I’d been taught to always look ahead while riding, and have long felt like a failure for not doing so. While that’s certainly important, and looking down is absolutely a problem I have (I like to think of it as living in the moment), Gordon described the ideal eye positioning as Now and Next. He talked about hiding gummy bears in the woods and scanning the trail to find them. This is a focus on multiple levels, but a blurry focus, an active meditation. “See the obstacle, acknowledge it and let it pass,” he said. I will be spending the rest of the summer in his dojo.
We also talked about toe positions and body weight when jumping or going over an obstacle. “Stomp!” Hillary shouted at me as I rode past her, apparently only thinking I was stomping. “Thow a tantrum!” The stomping helps gain some traction, she tells us. Is this good life advice? I’m not sure, but it definitely has helped me with my bump jumps.
Just before lunch, we headed into the woods for a little trail time. It had been raining hard in the evenings, and sprinkling sporadically throughout the second day, but these trails were purpose-built and drained incredibly well. We all ride mountain bikes because we want to ride in the woods, or whatever landscape we have available, but the coaches were completely right when they said practicing drills does way more to help build skills than just going on group rides where bad habits are formed and nurtured. After a day and a half of repeating the same movements with two people watching, offering feedback, and taking photos to show what they mean (all of us thought we were doing what they were telling us to do, it just takes that additional set of eyes and photographic evidence to show us how to improve), the trails were full of obstacles we aimed for, rather than avoided or quickly hopped over. We tried not to ride at Mach Damnit, but we all certainly could have handled these trails with mega speed.

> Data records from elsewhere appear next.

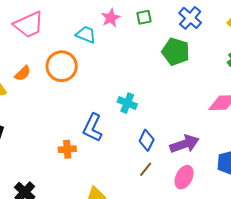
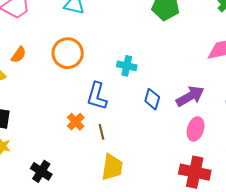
orange circle: (62, 66) -> (68, 53), moved
orange cross: (67, 149) -> (76, 122), turned -30
brown line: (146, 169) -> (101, 132), moved, turned -42

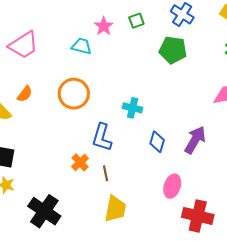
purple arrow: (190, 96) -> (195, 140), turned -32
pink ellipse: (196, 129) -> (172, 186), moved
black cross: (41, 171) -> (44, 211), size x1.5

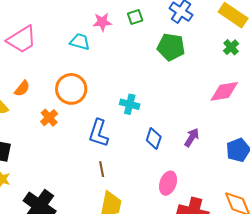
pink star: (104, 26) -> (102, 22), turned 30
purple arrow: (195, 140) -> (192, 137), size x0.7
orange cross: (80, 162) -> (49, 118), moved

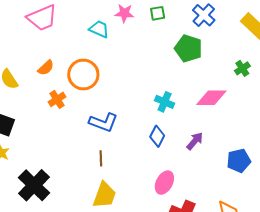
green cross: (231, 47) -> (242, 68), moved
orange semicircle: (22, 88) -> (46, 68), moved
pink diamond: (224, 91) -> (211, 98), moved
cyan cross: (130, 104) -> (165, 102), moved
blue L-shape: (99, 133) -> (103, 122), turned -96

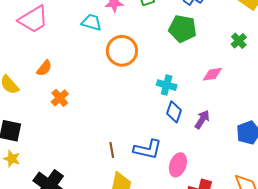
orange circle: (83, 75) -> (122, 51), moved
pink diamond: (211, 98) -> (212, 74), size x0.7
blue L-shape: (103, 122) -> (148, 149), moved
blue diamond: (157, 136) -> (174, 112), moved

After lunch, we sessioned a little drop to get used to how it felt, now that we were more aware of how our bodies should be centered on the bike. We played around on a little jump section on the double track, practiced climbing up a slick rock that immediately followed a big muddy pit (spoiler, I still need to practice that) and had a blast on the twisty, rooty trails around the appropriately-named Stokesville. We also took an important lesson on falling. Yesterday, we posted a story I wrote last year about riding on the Colorado Trail. I got vertigo, panicked, and put my automatic foot down — on the open side of the cliff. Had I taken this skills clinic and practiced what I learned, I would have been more automatic in putting my other full down, rather than making the effort after it was too late, and I wouldn’t have fallen off the cliff. Hey, at least I got a cool story out of it. But it would have been a lot cooler if I just hadn’t fallen down the cliff at all.
Finally, at the end of the weekend, we had some tender final moments as a group. We each stated what was our most important take-aways from the two days of skills building. I thought it was most helpful to have someone watching me ride, because every time I thought I had my weight forward or backward, or was turning with my belly button, or keeping my eyes up and scanning, it was pointed out that I was not. Once I made the adjustment, it was like I had a new body with new sudden abilities. Wow! All weekend, Gordon was making jokes about what we were doing that was extraordinary and saying we were going to get a Twinkie for all the great achievements we were breaking through. I thought I was going to get one for learning to turn left or sending off a little platform, but what I was awarded Twinkies for was much, much more important to me: Most Stoke and Best Attitude.